Wednesday, September 08, 2010

Sri Lanka debates ending presidential term limits

By Lydia Polgreen | The New York Times

Sri Lanka’s Parliament on Wednesday debated a proposal to remove presidential term limits from the Constitution, paving the way for the popular president, Mahinda Rajapaksa, to run for a third term and cement his family’s grip on power.

Bolstered by winning nearly 60 percent of the vote in the presidential election in January and the near-collapse of the main opposition party, Mr. Rajapaksa is likely to rally enough votes to pass the amendment, which requires a two-thirds majority in Parliament, analysts said. Sri Lanka’s Supreme Court ruled on Tuesday that a referendum was not required to make the change.

The amendment also includes provisions that could prove even more far-reaching by increasing the president’s power to act without oversight, legal experts said.

It would remove an independent advisory council that the president currently must consult before appointing people to important, nonpartisan posts like Supreme Court judgeships and Sri Lanka’s human rights and electoral commissions.
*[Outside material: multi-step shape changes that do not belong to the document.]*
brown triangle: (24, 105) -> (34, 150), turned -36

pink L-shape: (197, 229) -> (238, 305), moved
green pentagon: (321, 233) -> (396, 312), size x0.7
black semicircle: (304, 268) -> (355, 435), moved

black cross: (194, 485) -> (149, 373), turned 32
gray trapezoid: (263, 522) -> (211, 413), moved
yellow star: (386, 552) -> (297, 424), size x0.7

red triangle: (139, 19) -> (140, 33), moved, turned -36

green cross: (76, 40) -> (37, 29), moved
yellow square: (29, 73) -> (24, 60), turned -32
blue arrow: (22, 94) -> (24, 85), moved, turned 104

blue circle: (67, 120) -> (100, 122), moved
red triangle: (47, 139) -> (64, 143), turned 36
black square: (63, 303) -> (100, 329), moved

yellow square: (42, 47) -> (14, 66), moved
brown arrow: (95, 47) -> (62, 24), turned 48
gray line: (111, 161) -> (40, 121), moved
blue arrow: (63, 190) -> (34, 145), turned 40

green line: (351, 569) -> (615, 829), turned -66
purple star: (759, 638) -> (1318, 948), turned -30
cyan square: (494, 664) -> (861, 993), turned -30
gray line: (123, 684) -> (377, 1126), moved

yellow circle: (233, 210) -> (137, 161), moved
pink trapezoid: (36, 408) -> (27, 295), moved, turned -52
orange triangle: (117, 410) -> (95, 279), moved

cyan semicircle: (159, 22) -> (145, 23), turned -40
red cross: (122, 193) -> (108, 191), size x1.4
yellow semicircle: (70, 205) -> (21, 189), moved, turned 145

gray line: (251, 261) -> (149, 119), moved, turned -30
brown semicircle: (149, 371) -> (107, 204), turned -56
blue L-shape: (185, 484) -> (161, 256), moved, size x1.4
In its place would be a parliamentary council that the president could ignore if it failed to act.

“It would mean that in the future the president will be in control of many independent institutions,” said Rohan Edrisinha, a Sri Lankan constitutional scholar. “That is going to have a serious impact on justice, human rights, free elections and the future of our democracy.”

Mr. Rajapaksa was re-elected in January by a wide margin after his government’s decisive May 2009 defeat of the Tamil Tiger insurgency, which had raged for 25 years and defied the efforts of his predecessors. He easily defeated his main opponent, Sarath Fonseka, a former general who had been a close ally but broke with the president. A motley coalition of opposition parties drafted Mr. Fonseka, who had executed the ruthless and highly successful military strategy that defeated the 25-year-old Tamil Tiger insurgency.

After the election Mr. Fonseka was arrested and court-martialed. The government said he had broken the law by politicking while in uniform and mishandling weapons contracts, but his supporters saw the arrest as evidence that the president was solidifying his grip on power by going after opponents.

Sri Lanka’s Constitution features a strong executive presidency, and many analysts have argued that a country with such a long history of religious, ethnic and regional strife needs to devolve, not concentrate power. Indeed, Mr. Rajapaksa himself campaigned on promises to give more power to regional governments within Sri Lanka as a way to avoid future conflicts with its Tamil and Muslim minorities.

Mr. Rajapaksa’s spokesman, Lucien Rajakarunanayake, said that given the president’s popularity and the difficult road ahead in rebuilding the country, it made sense to remove term limits.

“This is a president who has a huge mandate and has to do a great deal of work to make sure the country moves forward,” he said.

He dismissed the notion that the abolition of the independent advisory council would make the president more powerful. The previous panel was perpetually deadlocked, he said, and the new body would work more efficiently.

Dayan Jayatilleka, a diplomat political analyst who was Sri Lanka’s ambassador to the United Nations until he was removed in 2009, said that the changes simply formalize the vast enlargement of presidential power that has already take place.

“It is a constitutionalization of the wartime presidency,” he said.

But he added that opposition politicians are as much to blame for this expansion of presidential power. The main opposition party, the United National Party, is in shambles, and several of its members have defected to support Mr. Rajapaksa’s amendment. Sri Lanka’s Constitution, written when the country had a strong two-party system, did not envision that the second party would become so weak, Mr. Jayatilleka said.

“In the past neither party would be sufficiently popular or unpopular to permit constitutional change,” he said. “Clearly that has changed.”